2. Literature Review

Smart assistive systems have been widely studied across engineering and applied science fields. Kuriakose et al. (2018) introduced an ultrasonic sensing cane that improved short-range obstacle detection. Al-Fuqaha et al. (2015) highlighted the importance of IoT in enabling real-time device connectivity for safety applications. Lee (2020) discussed AI-based object detection and the role of IoT in enhancing environmental awareness for visually impaired users.
Most existing designs offer strong performance but remain costly or computationally complex for school-level implementation. This project focuses on a simplified, low-cost educational prototype while maintaining essential functionality and reliability.

3. Methodology

3.1 System Components

The smart cane prototype consists of the following components:

• HC-SR04 ultrasonic sensor for distance measurement
• Arduino Nano microcontroller for signal processing
• Vibration motor for haptic user alerts
• 18650 rechargeable battery with TP4056 charging module
• PVC cane structure for lightweight assembly

3.2 System Operation

The ultrasonic sensor emits pulses to measure the distance to obstacles. The Arduino processes this data and activates the vibration motor with intensity proportional to proximity. This provides immediate tactile feedback without requiring auditory cues.

3.3 Testing and Evaluation

Experiments were conducted indoors and outdoors with five uesers .
Each participant completed 20 navigation trials, with obstacles placed randomly at distances from 30 cm to 150 cm.
Performance metrics included:

• Detection accuracy
• Response time
• Battery endurance
• User comfort
  User feedback was collected through structured interviews to evaluate clarity, usability, and confidence levels.

4. Results and Discussion

Table 1. Summary of Experimental Results

Table Explanation:
Table 1 summarizes the numerical findings. The 90% accuracy demonstrates strong short-range detection performance. Battery life exceeded expectations for a low-cost prototype, and the total cost shows the system is accessible for educational environments.

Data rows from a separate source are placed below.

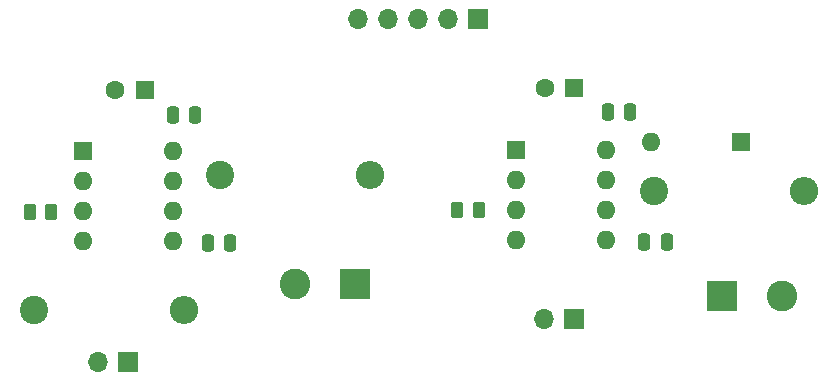
<source format=gbr>
%TF.GenerationSoftware,KiCad,Pcbnew,8.0.6*%
%TF.CreationDate,2024-10-18T13:49:23-03:00*%
%TF.ProjectId,Arduino-inductance-meter,41726475-696e-46f2-9d69-6e6475637461,rev?*%
%TF.SameCoordinates,Original*%
%TF.FileFunction,Soldermask,Top*%
%TF.FilePolarity,Negative*%
%FSLAX46Y46*%
G04 Gerber Fmt 4.6, Leading zero omitted, Abs format (unit mm)*
G04 Created by KiCad (PCBNEW 8.0.6) date 2024-10-18 13:49:23*
%MOMM*%
%LPD*%
G01*
G04 APERTURE LIST*
G04 Aperture macros list*
%AMRoundRect*
0 Rectangle with rounded corners*
0 $1 Rounding radius*
0 $2 $3 $4 $5 $6 $7 $8 $9 X,Y pos of 4 corners*
0 Add a 4 corners polygon primitive as box body*
4,1,4,$2,$3,$4,$5,$6,$7,$8,$9,$2,$3,0*
0 Add four circle primitives for the rounded corners*
1,1,$1+$1,$2,$3*
1,1,$1+$1,$4,$5*
1,1,$1+$1,$6,$7*
1,1,$1+$1,$8,$9*
0 Add four rect primitives between the rounded corners*
20,1,$1+$1,$2,$3,$4,$5,0*
20,1,$1+$1,$4,$5,$6,$7,0*
20,1,$1+$1,$6,$7,$8,$9,0*
20,1,$1+$1,$8,$9,$2,$3,0*%
G04 Aperture macros list end*
%ADD10R,1.600000X1.600000*%
%ADD11O,1.600000X1.600000*%
%ADD12C,2.400000*%
%ADD13O,2.400000X2.400000*%
%ADD14RoundRect,0.250000X0.250000X0.475000X-0.250000X0.475000X-0.250000X-0.475000X0.250000X-0.475000X0*%
%ADD15R,1.700000X1.700000*%
%ADD16O,1.700000X1.700000*%
%ADD17RoundRect,0.250000X-0.250000X-0.475000X0.250000X-0.475000X0.250000X0.475000X-0.250000X0.475000X0*%
%ADD18RoundRect,0.250000X0.262500X0.450000X-0.262500X0.450000X-0.262500X-0.450000X0.262500X-0.450000X0*%
%ADD19C,1.600000*%
%ADD20R,2.600000X2.600000*%
%ADD21C,2.600000*%
G04 APERTURE END LIST*
D10*
%TO.C,U2*%
X156580000Y-58050000D03*
D11*
X156580000Y-60590000D03*
X156580000Y-63130000D03*
X156580000Y-65670000D03*
X164200000Y-65670000D03*
X164200000Y-63130000D03*
X164200000Y-60590000D03*
X164200000Y-58050000D03*
%TD*%
D12*
%TO.C,R2*%
X168200000Y-61500000D03*
D13*
X180900000Y-61500000D03*
%TD*%
D14*
%TO.C,C4*%
X169300000Y-65850000D03*
X167400000Y-65850000D03*
%TD*%
D15*
%TO.C,J5*%
X161475000Y-72380000D03*
D16*
X158935000Y-72380000D03*
%TD*%
D17*
%TO.C,C5*%
X164300000Y-54850000D03*
X166200000Y-54850000D03*
%TD*%
D18*
%TO.C,R1*%
X117212500Y-63300000D03*
X115387500Y-63300000D03*
%TD*%
D10*
%TO.C,C6*%
X161500000Y-52800000D03*
D19*
X159000000Y-52800000D03*
%TD*%
D10*
%TO.C,C3*%
X125100000Y-53000000D03*
D19*
X122600000Y-53000000D03*
%TD*%
D18*
%TO.C,R5*%
X153412500Y-63150000D03*
X151587500Y-63150000D03*
%TD*%
D20*
%TO.C,J3*%
X142945000Y-69400000D03*
D21*
X137865000Y-69400000D03*
%TD*%
D14*
%TO.C,C1*%
X132350000Y-65900000D03*
X130450000Y-65900000D03*
%TD*%
%TO.C,C2*%
X129400000Y-55100000D03*
X127500000Y-55100000D03*
%TD*%
D10*
%TO.C,U1*%
X119880000Y-58180000D03*
D11*
X119880000Y-60720000D03*
X119880000Y-63260000D03*
X119880000Y-65800000D03*
X127500000Y-65800000D03*
X127500000Y-63260000D03*
X127500000Y-60720000D03*
X127500000Y-58180000D03*
%TD*%
D20*
%TO.C,J4*%
X174005000Y-70450000D03*
D21*
X179085000Y-70450000D03*
%TD*%
D15*
%TO.C,J2*%
X123725000Y-76000000D03*
D16*
X121185000Y-76000000D03*
%TD*%
D15*
%TO.C,J1*%
X153340000Y-47000000D03*
D16*
X150800000Y-47000000D03*
X148260000Y-47000000D03*
X145720000Y-47000000D03*
X143180000Y-47000000D03*
%TD*%
D10*
%TO.C,D1*%
X175560000Y-57350000D03*
D11*
X167940000Y-57350000D03*
%TD*%
D12*
%TO.C,R3*%
X131500000Y-60200000D03*
D13*
X144200000Y-60200000D03*
%TD*%
D12*
%TO.C,R4*%
X115750000Y-71600000D03*
D13*
X128450000Y-71600000D03*
%TD*%
M02*

</source>
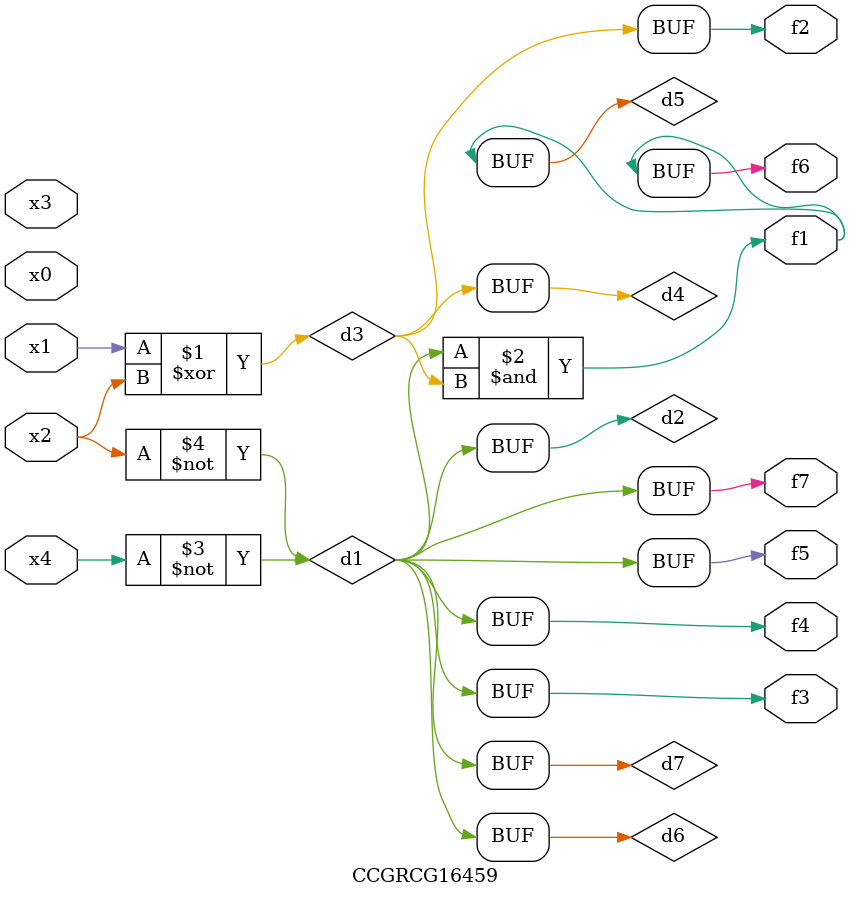
<source format=v>
module CCGRCG16459(
	input x0, x1, x2, x3, x4,
	output f1, f2, f3, f4, f5, f6, f7
);

	wire d1, d2, d3, d4, d5, d6, d7;

	not (d1, x4);
	not (d2, x2);
	xor (d3, x1, x2);
	buf (d4, d3);
	and (d5, d1, d3);
	buf (d6, d1, d2);
	buf (d7, d2);
	assign f1 = d5;
	assign f2 = d4;
	assign f3 = d7;
	assign f4 = d7;
	assign f5 = d7;
	assign f6 = d5;
	assign f7 = d7;
endmodule

</source>
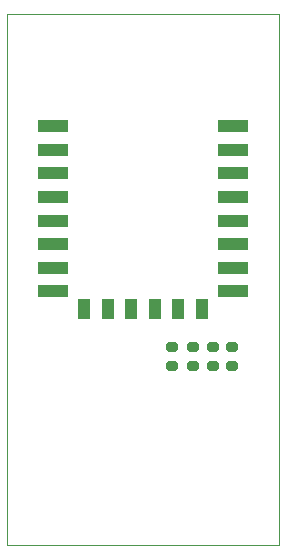
<source format=gbr>
%TF.GenerationSoftware,KiCad,Pcbnew,8.0.6*%
%TF.CreationDate,2024-10-25T11:33:00+01:00*%
%TF.ProjectId,ac-freedom_to-esphome,61632d66-7265-4656-946f-6d5f746f2d65,rev?*%
%TF.SameCoordinates,Original*%
%TF.FileFunction,Paste,Top*%
%TF.FilePolarity,Positive*%
%FSLAX46Y46*%
G04 Gerber Fmt 4.6, Leading zero omitted, Abs format (unit mm)*
G04 Created by KiCad (PCBNEW 8.0.6) date 2024-10-25 11:33:00*
%MOMM*%
%LPD*%
G01*
G04 APERTURE LIST*
G04 Aperture macros list*
%AMRoundRect*
0 Rectangle with rounded corners*
0 $1 Rounding radius*
0 $2 $3 $4 $5 $6 $7 $8 $9 X,Y pos of 4 corners*
0 Add a 4 corners polygon primitive as box body*
4,1,4,$2,$3,$4,$5,$6,$7,$8,$9,$2,$3,0*
0 Add four circle primitives for the rounded corners*
1,1,$1+$1,$2,$3*
1,1,$1+$1,$4,$5*
1,1,$1+$1,$6,$7*
1,1,$1+$1,$8,$9*
0 Add four rect primitives between the rounded corners*
20,1,$1+$1,$2,$3,$4,$5,0*
20,1,$1+$1,$4,$5,$6,$7,0*
20,1,$1+$1,$6,$7,$8,$9,0*
20,1,$1+$1,$8,$9,$2,$3,0*%
G04 Aperture macros list end*
%ADD10RoundRect,0.200000X0.275000X-0.200000X0.275000X0.200000X-0.275000X0.200000X-0.275000X-0.200000X0*%
%ADD11R,2.500000X1.000000*%
%ADD12R,1.000000X1.800000*%
%ADD13RoundRect,0.200000X-0.275000X0.200000X-0.275000X-0.200000X0.275000X-0.200000X0.275000X0.200000X0*%
%TA.AperFunction,Profile*%
%ADD14C,0.050000*%
%TD*%
G04 APERTURE END LIST*
D10*
%TO.C,R2*%
X15700000Y15175000D03*
X15700000Y16825000D03*
%TD*%
D11*
%TO.C,U1*%
X3900000Y35500000D03*
X3900000Y33500000D03*
X3900000Y31500000D03*
X3900000Y29500000D03*
X3900000Y27500000D03*
X3900000Y25500000D03*
X3900000Y23500000D03*
X3900000Y21500000D03*
D12*
X6500000Y20000000D03*
X8500000Y20000000D03*
X10500000Y20000000D03*
X12500000Y20000000D03*
X14500000Y20000000D03*
X16500000Y20000000D03*
D11*
X19100000Y21500000D03*
X19100000Y23500000D03*
X19100000Y25500000D03*
X19100000Y27500000D03*
X19100000Y29500000D03*
X19100000Y31500000D03*
X19100000Y33500000D03*
X19100000Y35500000D03*
%TD*%
D10*
%TO.C,R1*%
X17400000Y15175000D03*
X17400000Y16825000D03*
%TD*%
D13*
%TO.C,R4*%
X14000000Y16825000D03*
X14000000Y15175000D03*
%TD*%
%TO.C,R3*%
X19000000Y16825000D03*
X19000000Y15175000D03*
%TD*%
D14*
X0Y45000000D02*
X23000000Y45000000D01*
X23000000Y0D01*
X0Y0D01*
X0Y45000000D01*
M02*

</source>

Figure 1. System Block Diagram

Figure Description:
Figure 1 illustrates the flow of data between components:
Ultrasonic Sensor → Arduino Nano → Vibration Motor → Battery Unit.
This visual representation clarifies the logical operation and hardware integration strategy.

Discussion and Validation

Results indicate that the system performs reliably in real-world conditions. The 90% accuracy aligns with similar findings reported by Kuriakose et al. (2018). User feedback confirmed improved confidence compared to traditional canes.
This validates the research objectives and confirms that low-cost sensing solutions can provide meaningful accessibility enhancements.

5. Conclusion

The smart assistive cane provides reliable obstacle detection and user feedback using low-cost hardware, making it suitable for both educational and practical use. Future development will incorporate a GPS tracking module and IoT connectivity to enable real-time location monitoring, enhanced safety, and emergency communication features. This research demonstrates how STEM innovation at the high school level can produce impactful assistive technologies with measurable community benefits.

Acknowledgment

The author thanks IEOM Society International for supporting student participation in the High School STEM Competition and for encouraging the development of applied research projects.

References
 Al-Fuqaha A., et al. Internet of Things: A Survey on Enabling Technologies, Protocols, and Applications, IEEE Communications Surveys & Tutorials, 2015.
Kuriakose A., et al. Smart Walking Stick for Visually Impaired, IJERT, 2018.
Lee J. Assistive Technologies for the Visually Impaired: A Review of IoT Applications, Sensors and Systems Journal, 2020.
Rahman M.A., et al. Peak Demand Forecasting for a Seasonal Product Using Bayesian Approach, Journal of the Operational Research Society, 2011.
World Health Organization. World Report on Vision, 2019.

Author Biography

Thamer Saleh Al-Yami is a high school student at Al-Deffi Secondary School in Jubail, Saudi Arabia. He is interested in scientific research, engineering design, and assistive technologies. He participates in STEM activities, enjoys volunteering, and actively practices the English language. He aims to pursue further studies in technology and innovation.